The music of Alejandro Escovedo is a kind of haunted folk-rock, fueled by the ghosts of glam and visited by the spirits of everybody from The Band and Townes Van Zandt to The Velvet Underground and The Stooges. He’s a master of dynamics, a king of moving from a whisper to a freak-out, with the uncanny ability to find the beauty inside a maelstrom created by a half-dozen sets of strings. So, wait, strike that “haunted folk-rock” thing. The music of Alejandro Escovedo is orchestral punk rock.

However you label it, Escovedo’s music overflows with ideas and history and outsider art and insider emotion. To listen to Escovedo’s work is to witness him alternately dancing with pleasant memories and wrestling with memories painful enough to qualify as demons. (Cue the stunning, cathartic Thirteen Years.)

And all that could bring to mind Manhattan’s Chelsea Hotel, a place equally full of brilliant noise, ghosts and untamed ideas. Thus, writing a song (or, in this case as well as on the rest of the recent Real Animal, cowriting one with Chuck Prophet) about the Chelsea makes perfect sense for Escovedo. But more than that, Escovedo put in his time at the hotel, living there for over a year in the late ’70s and encountering firsthand “The poets on their barstools/ They just love it when it rains/ They comb their hair in the mirror/ And grow addicted to the pain.” Granted, the landmark was past its epic prime, but the spirits still prowled.

The Independent Weekly talked with Escovedo about inspiration gained and lessons learned during his time at the Chelsea.

INDEPENDENT WEEKLY: Can you share some thoughts about the Chelsea Hotel and its reputation?

ALEJANDRO ESCOVEDO: Hmmmm…

OK, how about the Chelsea Hotel as metaphor?

The Chelsea was a mythical epicenter of the bohemian life that I had read about, and I wanted to experience it for myself. Of course, when I got there, it was well after the heyday of those times, so just to live there and walk amongst the ghosts was inspiring in itself. The song starts out “I lived in the Chelsea once,” but the “I” in a song isn’t always the singer or the songwriter.

What is your personal experience with the Chelsea?

The song is my personal experience in the Chelsea. I lived in the Chelsea Hotel in the summer of ’78 through the fall of ’79. The Nuns were touring the eastern seaboard, and we made the Chelsea our homebase while we traveled by train. I ended up living there and began playing with Judy Nylon, and the Chelsea became a centerpoint of my social life in New York.

As for the recurring lines, “And it makes no sense/ And it makes perfect sense”: What’s the “it” in those linesart, life, whatever we want it to be?

The “it” is a reference to our lives and the craziness that surrounded us while we were living in the Chelsea. Once the Sid and Nancy incident played out, it became apparent that there was a need to anchor our lives in a way that I had never really considered before.

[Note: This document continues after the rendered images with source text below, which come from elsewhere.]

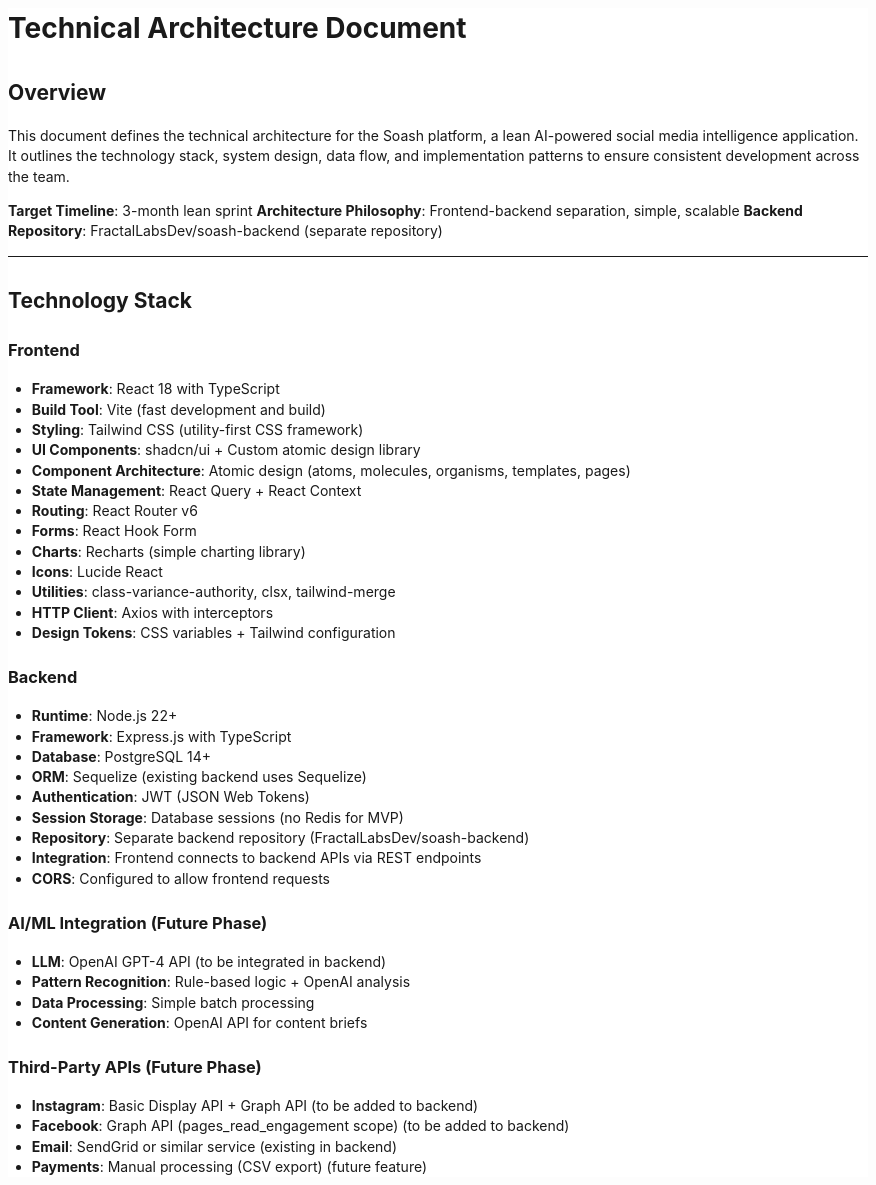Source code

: # Technical Architecture Document

## Overview

This document defines the technical architecture for the Soash platform, a lean AI-powered social media intelligence application. It outlines the technology stack, system design, data flow, and implementation patterns to ensure consistent development across the team.

**Target Timeline**: 3-month lean sprint
**Architecture Philosophy**: Frontend-backend separation, simple, scalable
**Backend Repository**: FractalLabsDev/soash-backend (separate repository)

---

## Technology Stack

### Frontend
- **Framework**: React 18 with TypeScript
- **Build Tool**: Vite (fast development and build)
- **Styling**: Tailwind CSS (utility-first CSS framework)
- **UI Components**: shadcn/ui + Custom atomic design library
- **Component Architecture**: Atomic design (atoms, molecules, organisms, templates, pages)
- **State Management**: React Query + React Context
- **Routing**: React Router v6
- **Forms**: React Hook Form
- **Charts**: Recharts (simple charting library)
- **Icons**: Lucide React
- **Utilities**: class-variance-authority, clsx, tailwind-merge
- **HTTP Client**: Axios with interceptors
- **Design Tokens**: CSS variables + Tailwind configuration

### Backend
- **Runtime**: Node.js 22+
- **Framework**: Express.js with TypeScript
- **Database**: PostgreSQL 14+
- **ORM**: Sequelize (existing backend uses Sequelize)
- **Authentication**: JWT (JSON Web Tokens)
- **Session Storage**: Database sessions (no Redis for MVP)
- **Repository**: Separate backend repository (FractalLabsDev/soash-backend)
- **Integration**: Frontend connects to backend APIs via REST endpoints
- **CORS**: Configured to allow frontend requests

### AI/ML Integration (Future Phase)
- **LLM**: OpenAI GPT-4 API (to be integrated in backend)
- **Pattern Recognition**: Rule-based logic + OpenAI analysis
- **Data Processing**: Simple batch processing
- **Content Generation**: OpenAI API for content briefs

### Third-Party APIs (Future Phase)
- **Instagram**: Basic Display API + Graph API (to be added to backend)
- **Facebook**: Graph API (pages_read_engagement scope) (to be added to backend)
- **Email**: SendGrid or similar service (existing in backend)
- **Payments**: Manual processing (CSV export) (future feature)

“Chelsea Hotel ’78” is an orchestral-glam rocker with a snarl. Could the song have worked as a quiet mood piece with the same lyrics?

I think that a great song can be presented in a number of variations regarding tempo, mood and instrumentation, but it does require a strong song to be able to endure any sort of abuse you may expose it to in that.

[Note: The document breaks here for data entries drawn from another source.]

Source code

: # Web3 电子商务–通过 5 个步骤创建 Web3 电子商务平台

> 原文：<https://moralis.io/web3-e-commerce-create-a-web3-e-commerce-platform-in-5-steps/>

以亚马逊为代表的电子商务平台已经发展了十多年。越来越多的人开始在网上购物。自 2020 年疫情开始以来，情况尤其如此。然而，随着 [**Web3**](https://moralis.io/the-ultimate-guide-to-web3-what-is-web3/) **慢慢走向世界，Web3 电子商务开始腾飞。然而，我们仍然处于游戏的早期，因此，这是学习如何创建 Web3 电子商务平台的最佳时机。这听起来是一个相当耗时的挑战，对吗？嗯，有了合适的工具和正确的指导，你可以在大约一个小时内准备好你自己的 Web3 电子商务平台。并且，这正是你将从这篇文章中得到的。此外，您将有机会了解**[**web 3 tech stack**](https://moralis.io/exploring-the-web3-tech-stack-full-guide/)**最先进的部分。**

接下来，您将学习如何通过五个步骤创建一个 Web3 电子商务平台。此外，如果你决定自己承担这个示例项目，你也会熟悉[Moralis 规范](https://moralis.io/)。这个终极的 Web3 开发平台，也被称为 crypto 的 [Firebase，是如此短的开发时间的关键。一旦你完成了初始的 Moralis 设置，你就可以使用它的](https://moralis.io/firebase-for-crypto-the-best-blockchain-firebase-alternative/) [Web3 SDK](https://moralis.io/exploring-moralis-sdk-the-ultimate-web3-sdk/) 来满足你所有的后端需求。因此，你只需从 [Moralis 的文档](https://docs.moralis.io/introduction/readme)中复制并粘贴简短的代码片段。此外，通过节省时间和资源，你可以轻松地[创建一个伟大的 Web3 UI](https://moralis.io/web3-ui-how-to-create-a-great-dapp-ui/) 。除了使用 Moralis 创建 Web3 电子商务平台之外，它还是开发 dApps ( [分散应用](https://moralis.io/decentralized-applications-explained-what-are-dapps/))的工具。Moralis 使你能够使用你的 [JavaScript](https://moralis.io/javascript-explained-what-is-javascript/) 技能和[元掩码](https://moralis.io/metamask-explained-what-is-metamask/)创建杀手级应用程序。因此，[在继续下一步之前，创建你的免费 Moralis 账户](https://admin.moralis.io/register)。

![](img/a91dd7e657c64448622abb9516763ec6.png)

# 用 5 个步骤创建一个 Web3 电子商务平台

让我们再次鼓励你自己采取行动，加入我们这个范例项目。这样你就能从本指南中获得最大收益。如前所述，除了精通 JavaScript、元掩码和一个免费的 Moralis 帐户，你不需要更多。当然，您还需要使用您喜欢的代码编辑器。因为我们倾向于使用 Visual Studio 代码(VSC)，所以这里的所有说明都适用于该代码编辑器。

What decides a song’s tempo and dynamics for you?

I don’t believe that a song’s tempo is ever set in stone. I love to try to sing songs at tempos that are completely alien to the original form. Sometimes you fly, sometimes you crash, but you never know until you take the chance.

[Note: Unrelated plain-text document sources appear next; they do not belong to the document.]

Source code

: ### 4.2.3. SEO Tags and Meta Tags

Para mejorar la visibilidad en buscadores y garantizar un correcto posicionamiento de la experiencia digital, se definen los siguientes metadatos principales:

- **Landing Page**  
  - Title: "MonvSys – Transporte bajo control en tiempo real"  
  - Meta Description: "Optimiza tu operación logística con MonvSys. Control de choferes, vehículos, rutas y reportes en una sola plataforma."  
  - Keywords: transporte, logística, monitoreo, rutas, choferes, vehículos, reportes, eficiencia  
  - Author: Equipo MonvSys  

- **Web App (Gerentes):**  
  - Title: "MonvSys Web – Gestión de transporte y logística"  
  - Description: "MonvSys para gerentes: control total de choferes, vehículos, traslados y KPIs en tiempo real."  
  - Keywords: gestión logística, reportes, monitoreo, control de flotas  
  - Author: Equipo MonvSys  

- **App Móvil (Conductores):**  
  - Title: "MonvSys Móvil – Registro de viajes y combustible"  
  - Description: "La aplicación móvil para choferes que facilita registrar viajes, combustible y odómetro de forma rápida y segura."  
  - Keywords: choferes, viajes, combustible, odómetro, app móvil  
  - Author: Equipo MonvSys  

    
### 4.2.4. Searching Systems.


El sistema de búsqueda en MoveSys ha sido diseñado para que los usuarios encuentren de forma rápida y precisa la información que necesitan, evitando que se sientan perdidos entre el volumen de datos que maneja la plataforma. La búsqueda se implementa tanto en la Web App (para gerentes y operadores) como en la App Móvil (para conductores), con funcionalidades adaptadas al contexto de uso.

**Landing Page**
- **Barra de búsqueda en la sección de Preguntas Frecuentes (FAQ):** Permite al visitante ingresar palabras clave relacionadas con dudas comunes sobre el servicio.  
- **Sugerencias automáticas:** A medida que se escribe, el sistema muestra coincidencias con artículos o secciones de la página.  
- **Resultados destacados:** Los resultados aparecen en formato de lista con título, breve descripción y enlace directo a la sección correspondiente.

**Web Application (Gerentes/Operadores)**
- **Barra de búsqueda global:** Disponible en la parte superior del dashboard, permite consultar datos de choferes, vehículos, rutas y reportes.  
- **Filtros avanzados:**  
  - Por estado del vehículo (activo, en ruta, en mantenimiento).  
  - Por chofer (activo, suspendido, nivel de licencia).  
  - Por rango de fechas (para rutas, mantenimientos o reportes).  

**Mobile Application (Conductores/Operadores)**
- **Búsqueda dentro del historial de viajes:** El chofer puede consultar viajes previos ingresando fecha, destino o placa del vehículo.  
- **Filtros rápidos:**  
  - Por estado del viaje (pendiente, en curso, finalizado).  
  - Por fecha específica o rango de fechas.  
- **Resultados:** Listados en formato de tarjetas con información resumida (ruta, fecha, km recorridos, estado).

Chuck Prophet, who wrote all of the songs with you for Real Animal, did one of these “Song of the Week” features with us a few months back, and we talked about “Always a Friend.” In general, do you like to cowrite? Do you have a standard process for cowriting? What was it like writing with Chuck?

In general, I don’t like to cowrite a whole, complete record. This was my first experience doing that, and I did it only because it was Chuck. There is no standard process for cowriting; every individual is different and every experience is different. Writing with Chuck was extremely enjoyable, so fun. We laughed extensively. We ate well, told each other stories, and I think the end result reflects how great of a time we had.

Alejandro Escovedo and his band play Cat’s Cradle Thursday, Oct. 23. The show starts at 8:45 p.m., and tickets are $18-$20. Opening is The Satin Peaches.